Defendant BDL-Germany does not suggest Plaintiff's claims against BDL-America are covered by the arbitration clause. Moreover, no bases was articulated as to why Defendant BDL-Germany is requesting stay of a claim against a different defendant. According to Plaintiff, BDL-Germany maintains a minority ownership interest in BDL-America, and Defendants are represented by separate counsel.
Furthermore, the mandatory stay provision of the FAA, 9 U.S.C. § 3, do not apply to those who are not contractually bound by the Agreement. AgGrow Oils, L.L.C. v. Nat'l Union Fire Ins. Co., 242 F.3d 777, 782 (8th Cir. 2001); Zimmerman v. Int'l Companies Consulting, Inc., 107 F.3d 344, 346 (5th Cir. 1997); IDS Life Ins. Co. v. SunAmerica, Inc., 103 F.3d 524, 529 (7th Cir. 1996); Sierra Rutile Ltd. v. Katz, 937 F.2d 743, 748 (2d Cir. 1991). Since Defendant BDL-America is not a signatory to the Agreement, the Court finds staying claims against it unnecessary.

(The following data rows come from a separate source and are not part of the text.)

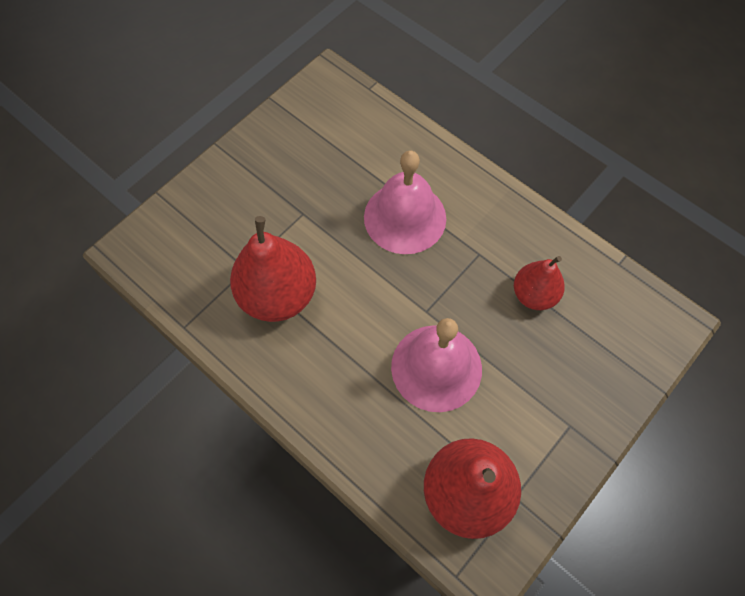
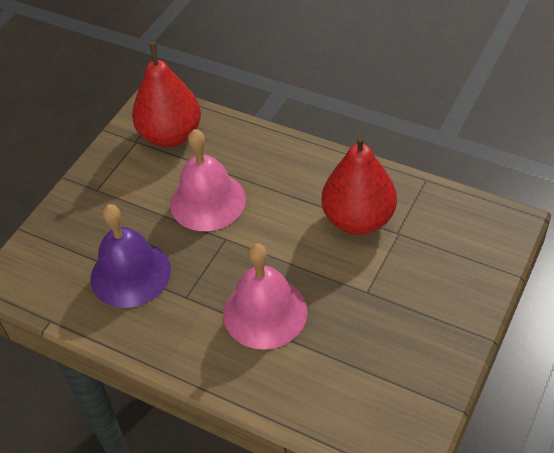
camera: 170 degrees right, 15 degrees down
red pear [514,256,565,310] -> purple bell [91,204,171,308]

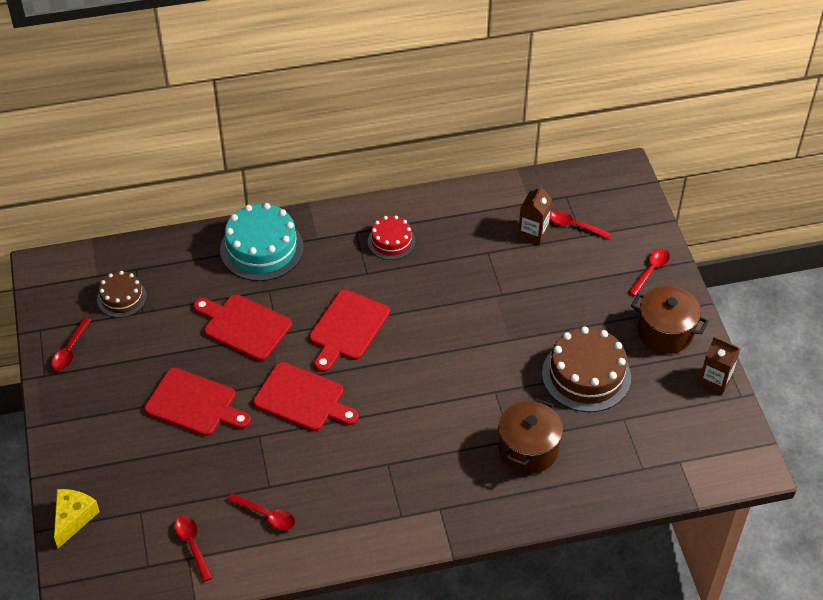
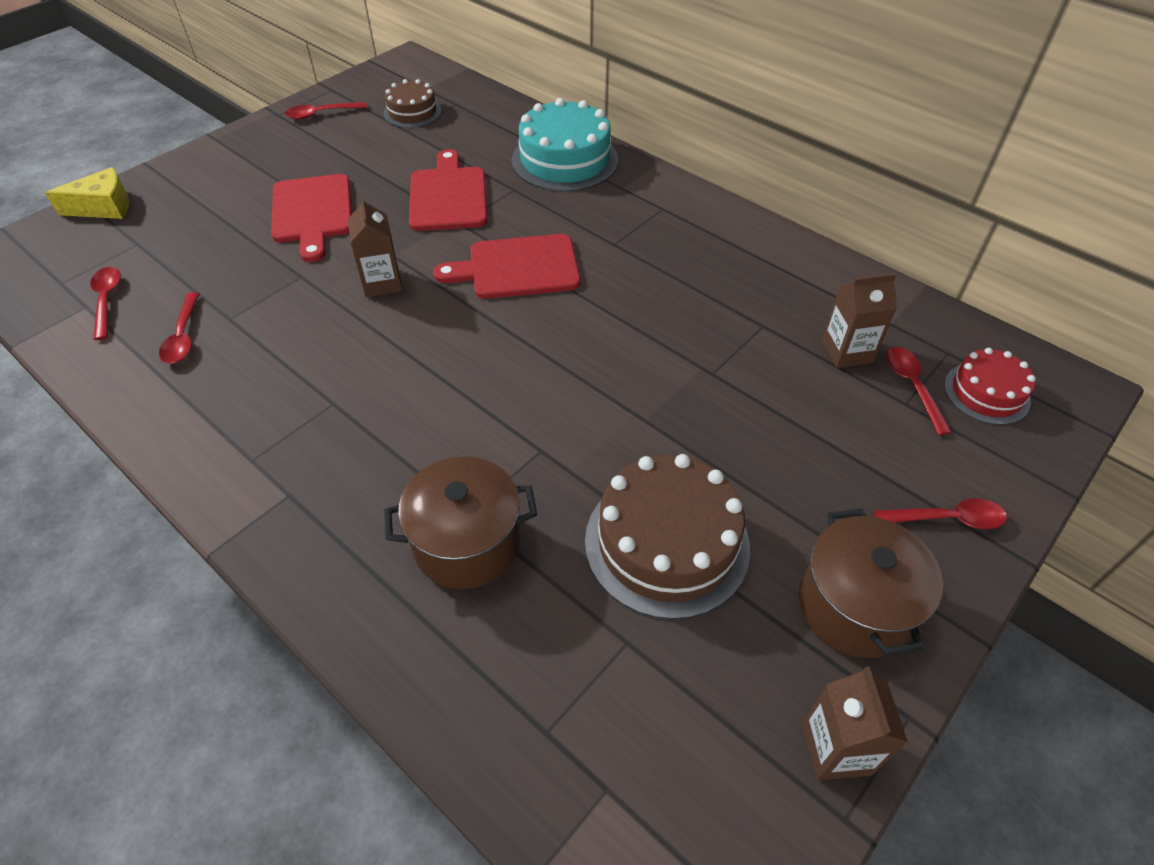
camera: 55 degrees right, 0 degrees up
red spoon [174,516,213,582] -> red spoon turned 45 degrees counterclockwise [90,267,121,340]
red cutting board [253,362,359,431] -> brown carton [348,196,402,298]
red cake [368,215,415,260] -> red cake moved to [944,348,1036,425]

In summary, Plaintiff can continue with its tortious interference claim and request for injunctive and declaratory relief against Defendant BDL-America in this Court. However, all of Plaintiff's claims against Defendant BDL-Germany must be arbitrated under the Agreement.
The Court has been advised that there is no arbitral entity known as the International Arbitration Tribunal in Stockholm, Sweden. Defendant BDL-Germany has suggested submission of arbitral claims to the Arbitration Institute of the Stockholm Chamber of Commerce. Plaintiff has not objected to this suggestion. Therefore, pursuant to 9 U.S.C. § 5, the Court will appoint an arbitrator of the parties' choosing from the Arbitration Institute of the Stockholm Chamber of Commerce.
IV. CONCLUSION
Therefore, the Court will grant in part and deny in part Defendant BDL-Germany's Motion to Compel Arbitration and Dismiss or, in the Alternative Stay Pending Litigation. The Motion is granted in that it sought to compel arbitration of all of Plaintiff's claims against Defendant BDL-Germany. The Motion is denied in all other respects. An Order consistent with Opinion shall issue.
Defendant BDL-Germany's Motion also sought to dismiss Plaintiff's claims against it pursuant to Federal Rule of Civil Procedure 12(b)(3). Because the Court will grant Defendant BDL-Germany's request to compel arbitration of all claims against it, the Court rejects its 12(b)(3) dismissal argument as moot.